Cumhurbaşkanı Erdoğan, müteahhitlerin kot olayında acımasız bir şekilde yolsuzluk yaptıklarını, “kotu denizden verme” diye bir anlayışın getirilmesi gerektiğini vurgulayarak, şöyle devam etti: “Millî bir arazi, beyefendi nereden inşaatı alıyor? En yüksek noktadan alıyor. En yüksek noktadan 9,50’yi aldığında, denizden buna baktığında ortaya ne çıkar? İki, üç kat yerine bakıyorsunuz beş, altı kat bina çıkıyor. Bu işi bir defa kökünden kazımamız lazım. Her taraftan bakıldığında ortaya bir güzellik çıkması lazım. Bodrum diyorsun, adam bodrum yapmıyor zemin yapıyor ve bu konularda belediyelerimizin hassas davranması lazım. Bodrum, güneşi görmeyen yerdir, toprağın altındadır, kalkıp etrafını açmak suretiyle bodrumu zemine dönüştüren anlayış da bana göre ihanet içerisindedir. Ona da belediyelerimizin müsaade etmemesi gerekir. ‘Ne yapalım? Şuradan, buradan kazanmak istiyorum.’ Geç o işleri, ‘Kazanmak istiyorum’ derken şehre ihanet ediyorsun. İnsanın şehirler üzerinde hakkı olduğu gibi şehrin de insanlar üzerinde hakkı vardır, bunu unutmayalım. Eğer medeni olacaksak böyle medeni olacağız. Aksi takdirde olamayız.”

“CİDDİ BİR BOĞAZ YASASININ YENİDEN ELE ALINMASI, ÇIKARTILMASI LAZIM”

İstanbul Boğazı’nın halinin de ortada olduğunu kaydeden Erdoğan, “Aramızda bunca mimar arkadaşlarım var, hepsi bilirler, Boğaz’ı felç ettiler, İstanbul felç. Neden? İşte bu yüzden” dedi.
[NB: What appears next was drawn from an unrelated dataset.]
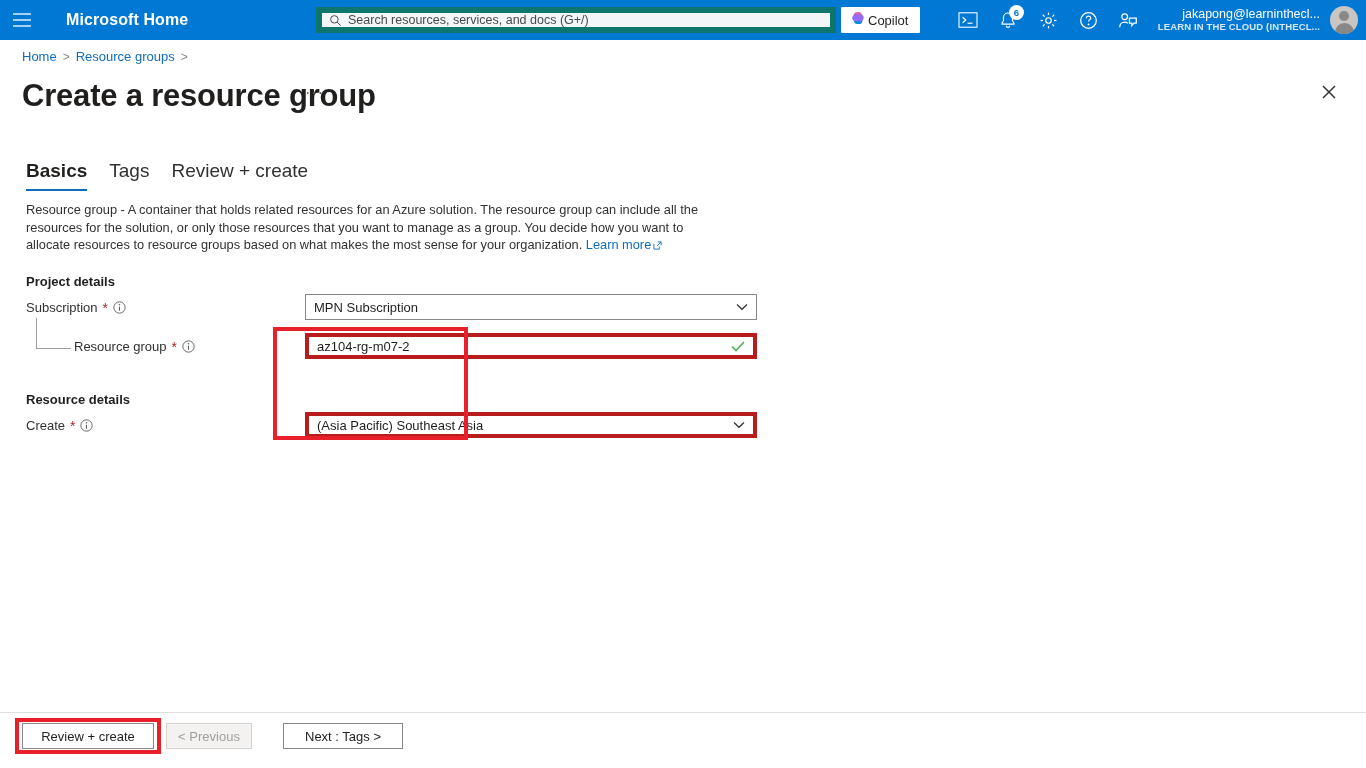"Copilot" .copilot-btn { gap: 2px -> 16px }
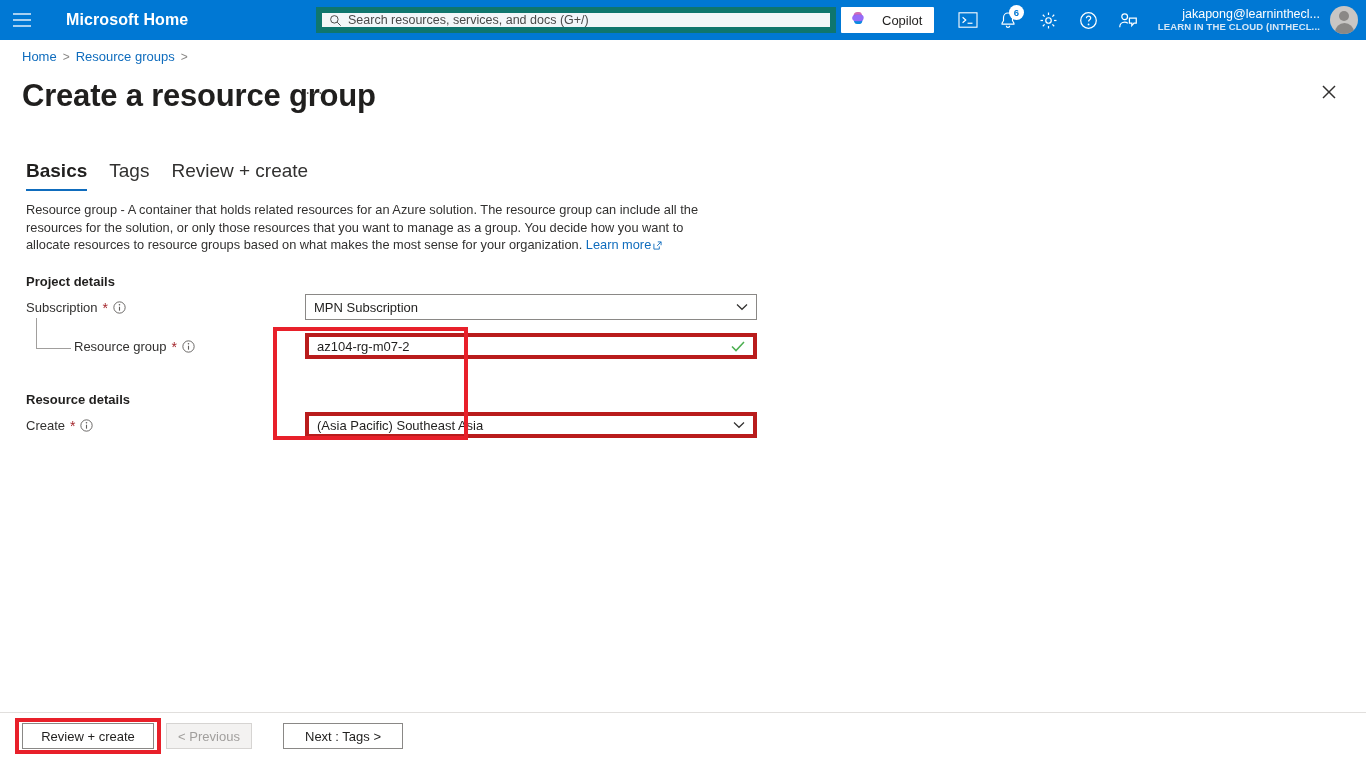"MPN Subscription" .ctrl { margin-left: 29px -> none }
Cumhurbaşkanı Erdoğan, “Bakıyorsun ki o güzelim Boğaz’da aman ya Rabbim, 5, 6, 7 kat binalar. Nerede bunlar? Ön görünümde. Niye? Kararlı bir duruş sergilenmediği için bunlar oluyor. Şimdi bununla ilgili çok ciddi bir Boğaz yasasının yeniden ele alınması, çıkartılması lazım. Bunun için Çevre ve Şehircilik Bakanlığımızın kararlı bir adım atması gerekiyor, Hükümetimizin kararlı bir adım atması gerekiyor. Bunu sıfırlayalım demiyorum. İnşaatların Boğaz’da yapılmasından da yanayım. Bu çirkin yapılaşmaların yıkılıp, onların yerine inşaat yapılsın, yapılsın ama dediğim gibi bunun bir anayasası olsun adeta. Bu anayasasını kurduğumuz zaman bu mesele biter. Bu adımı da atmamız lazım ki Boğaz’ın o doğal güzelliğine biz aldığımız bu kararla, çıkardığımız bu yasalarla inşallah bir farklılık getirelim. Ülke genelinde çevre düzeni planlarının tamamlanması ve büyük projelerin planlarının onay süreçlerinin hızlanması da son dönemde kat edilen mesafeler arasındadır ve bu konuda da Hükümetimizin çok ciddi bir karar alması gerekir” değerlendirmesinde bulundu.

“BELEDİYELERE HER PLAN İÇİN BİR SÜRE TAYİN EDİLMELİ”

Belediyelere her plan için bir süre tayin edilmesi gerektiğinin altını çizen Cumhurbaşkanı Erdoğan, “Bu üç, altı ay olur neyse, altı ayda bu planın onayı bitmelidir. Kalkıp da ‘İstediğim zaman bunu bitirmeliyim’, böyle bir mantık olmaz. Çalışsın arkadaş. Yani planlama müdürlüğünde eğer 5-10 kişi çalıştırıyorsan 20 kişi çalıştır, olmuyor, hizmet alımına git. İşi hızlandıralım. Şehirleşmeyi hızlandıralım. Eğer sen hızlandırmazsan gecekondular hızlanmaya başlar. Bunu da böyle bilelim” diye konuştu.

Cumhurbaşkanı Erdoğan, bugün açılışını yaptıkları Şehircilik Şurası’nın, bu konuların tüm boyutlarıyla ve geleceğe ışık tutacak şekilde ele alınacağına, tartışılacağına, tespitler ve tekliflerle somutlaştırılacağına inandığını belirtti.

Cumhurbaşkanı Erdoğan, Cumhurbaşkanı olarak, tarihe, kültüre, medeniye uygun şehirlerin inşası yolunda atılan her adımın destekçisi olacağının altını çizdi. Konuşmaların ardından Cumhurbaşkanı Erdoğan’a, Çevre ve Şehircilik Bakanı Özhaseki tarafından Kudüs Evkaf Defteri takdim edildi.